Show not tell comes in when, for instance, Jack balks at shaking Gerard’s hand in issue 1. Or later, on the beach at Selsey, when he remembers himself as a child watching his parents go off in a boat. Hopefully you empathized more with Jack then than if he’d simply stated his feelings – though indeed, dialogue can show instead of tell:
"This is it."
"This is what?"
"If I take one more step it'll be the farthest away from home I've ever been."
(Frodo gives Sam a pat on the shoulder.)
"Come on, Sam."
The dialogue there is showing. It connects us with Sam even more effectively than a wide aerial shot of the two little fellows slogging across a big field, and certainly more than any factual statement of distance would have done.
My wife, by the way, has a thousand writing tips like these and she explains them a whole lot better. (I know, I know – but I’m a fiction writer. When it comes to talking about the rules of the craft I’m as articulate as Gort the robot.) Anyway, you can read more of Roz’s tips here.

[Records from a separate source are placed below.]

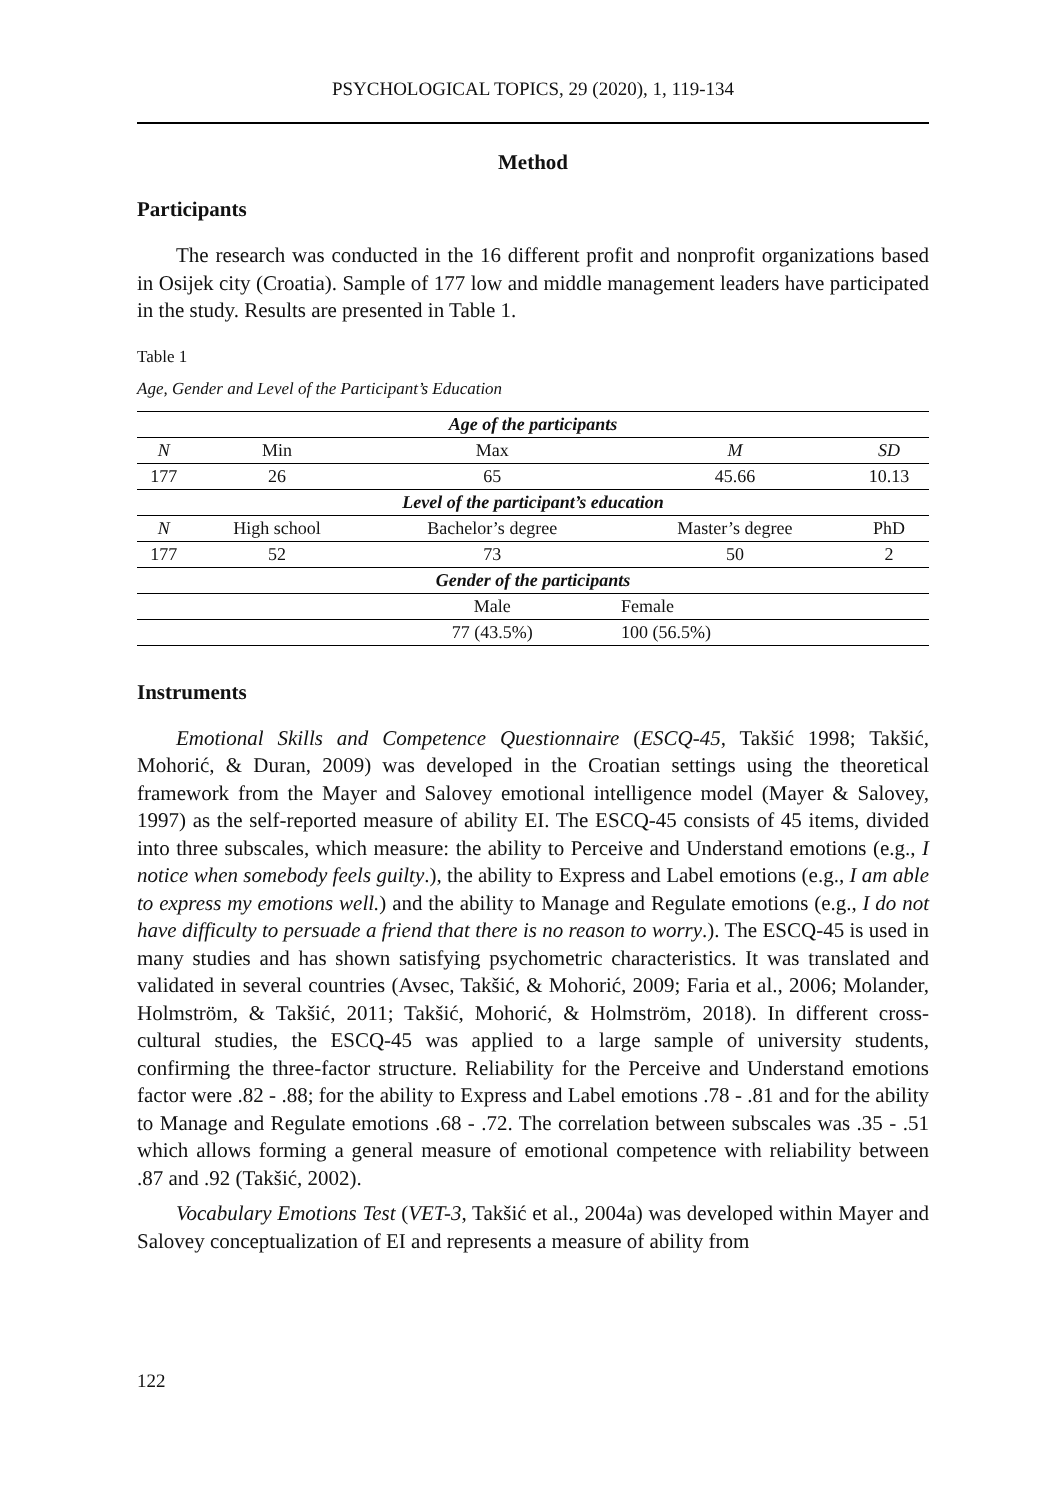PSYCHOLOGICAL TOPICS, 29 (2020), 1, 119-134
Method
Participants
The research was conducted in the 16 different profit and nonprofit organizations based in Osijek city (Croatia). Sample of 177 low and middle management leaders have participated in the study. Results are presented in Table 1.
Table 1
Age, Gender and Level of the Participant’s Education
| Age of the participants | | | | |
| N | Min | Max | M | SD |
| 177 | 26 | 65 | 45.66 | 10.13 |
| Level of the participant’s education | | | | |
| N | High school | Bachelor’s degree | Master’s degree | PhD |
| 177 | 52 | 73 | 50 | 2 |
| Gender of the participants | | | | |
| | | Male | Female | |
| | | 77 (43.5%) | 100 (56.5%) | |
Instruments
Emotional Skills and Competence Questionnaire (ESCQ-45, Takšić 1998; Takšić, Mohorić, & Duran, 2009) was developed in the Croatian settings using the theoretical framework from the Mayer and Salovey emotional intelligence model (Mayer & Salovey, 1997) as the self-reported measure of ability EI. The ESCQ-45 consists of 45 items, divided into three subscales, which measure: the ability to Perceive and Understand emotions (e.g., I notice when somebody feels guilty.), the ability to Express and Label emotions (e.g., I am able to express my emotions well.) and the ability to Manage and Regulate emotions (e.g., I do not have difficulty to persuade a friend that there is no reason to worry.). The ESCQ-45 is used in many studies and has shown satisfying psychometric characteristics. It was translated and validated in several countries (Avsec, Takšić, & Mohorić, 2009; Faria et al., 2006; Molander, Holmström, & Takšić, 2011; Takšić, Mohorić, & Holmström, 2018). In different cross-cultural studies, the ESCQ-45 was applied to a large sample of university students, confirming the three-factor structure. Reliability for the Perceive and Understand emotions factor were .82 - .88; for the ability to Express and Label emotions .78 - .81 and for the ability to Manage and Regulate emotions .68 - .72. The correlation between subscales was .35 - .51 which allows forming a general measure of emotional competence with reliability between .87 and .92 (Takšić, 2002).
Vocabulary Emotions Test (VET-3, Takšić et al., 2004a) was developed within Mayer and Salovey conceptualization of EI and represents a measure of ability from
122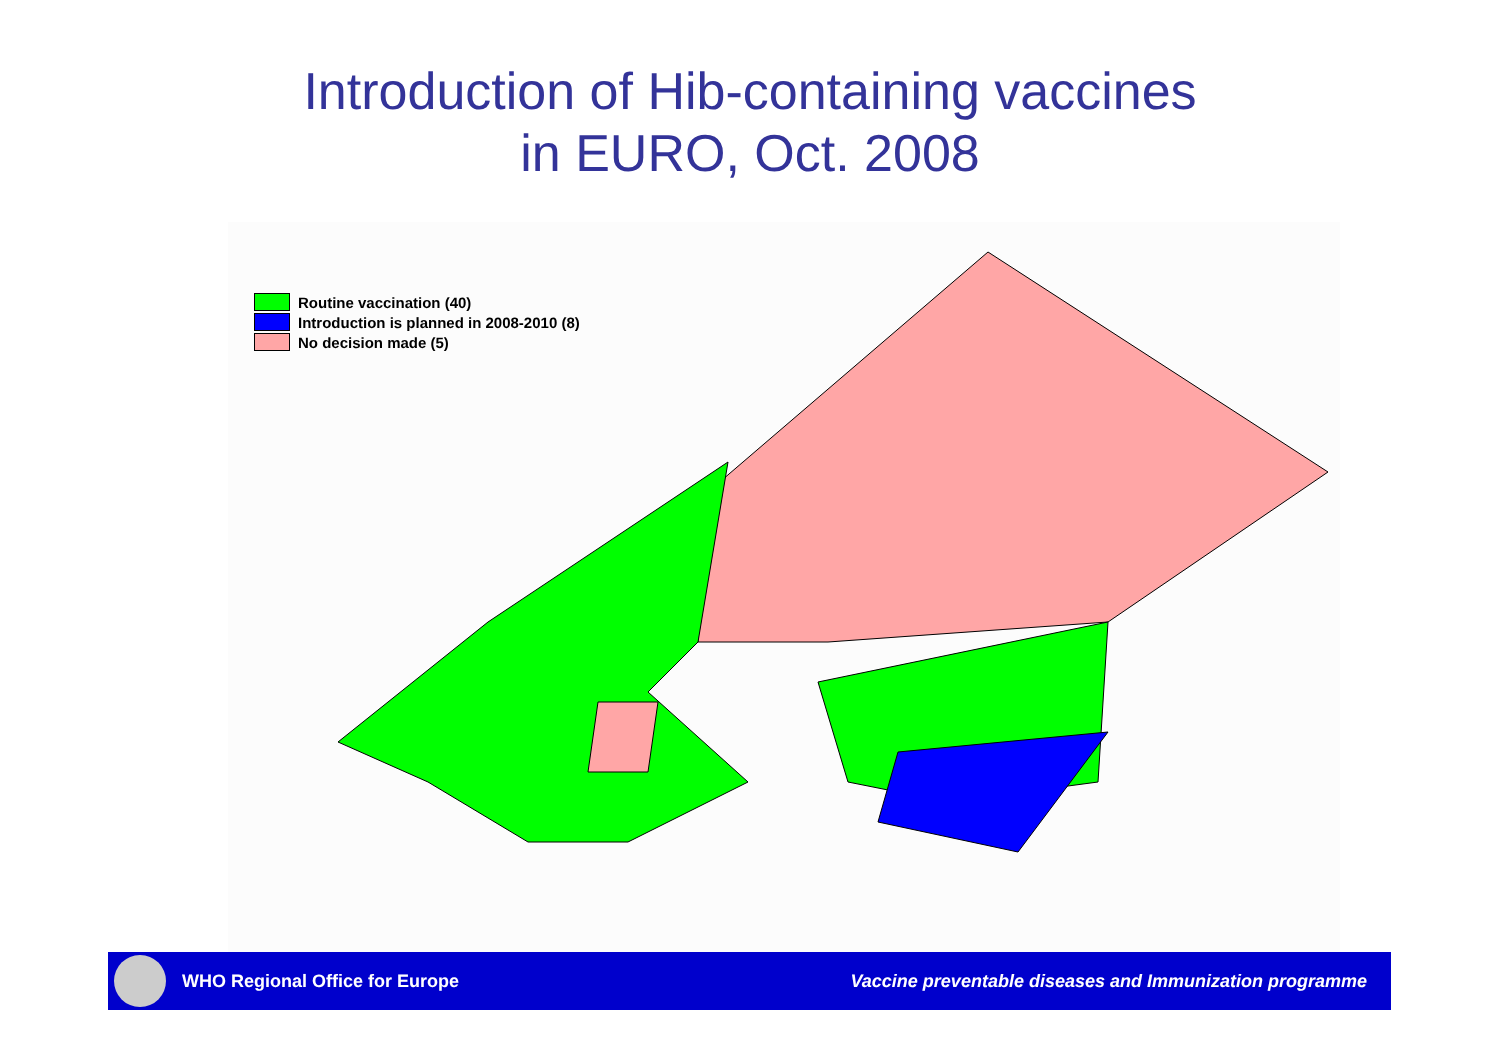Introduction of Hib-containing vaccines
in EURO, Oct. 2008
Routine vaccination (40)
Introduction is planned in 2008-2010 (8)
No decision made (5)
WHO Regional Office for Europe
Vaccine preventable diseases and Immunization programme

This is a great post because it picks up on many of the subtleties of show not tell that writers and editors often miss. Yes, it's not as simple as just turning everything into a scene (being selective is crucial). And what's particularly interesting is the way you highlight how showing can be used effectively in narrative summary (often cited as the opposite of showing).
ReplyDeleteThat said, I think the example above about Gustav and his (wife? girlfriend?) is worth unpacking a bit more. This is presumably a major character (because it's our narrator) undergoing a fundamental change because of another character's desires and expectations. The prose is elegant but very brief; it gives the sense that this change has been equally brief (or, perhaps, easy to implement). It also gives no sense of how the narrator feels about having had to make this adjustment to her behaviour.
Whilst I agree that using one scene to show this would feel contrived (because it would suffer from the same problem, that of implying that the change is sudden and unambiguous) a viable alternative might be to weave the changes in her behaviour (and character?) and her feelings about them in only very gradually, allowing the reader to sense that she is being influenced by increments and gauge her reactions to the process.
Having waffled on about the above, I also think there's a necessary distinction between short story writing where it's crucial to convey things succinctly and elegantly, and novel writing, where you have more space to develop characters and relationships gradually.
All very interesting - thanks for the discussion points!
Good points, Kathryn. Without seeing the whole story, it's not really possible to judge how much detail and how many scenes are necessary. What we can say is that the reader must be shown the route between the story beats, which I think of as like sections of a bridge between the supports which are the new stages of the characters' situation or development.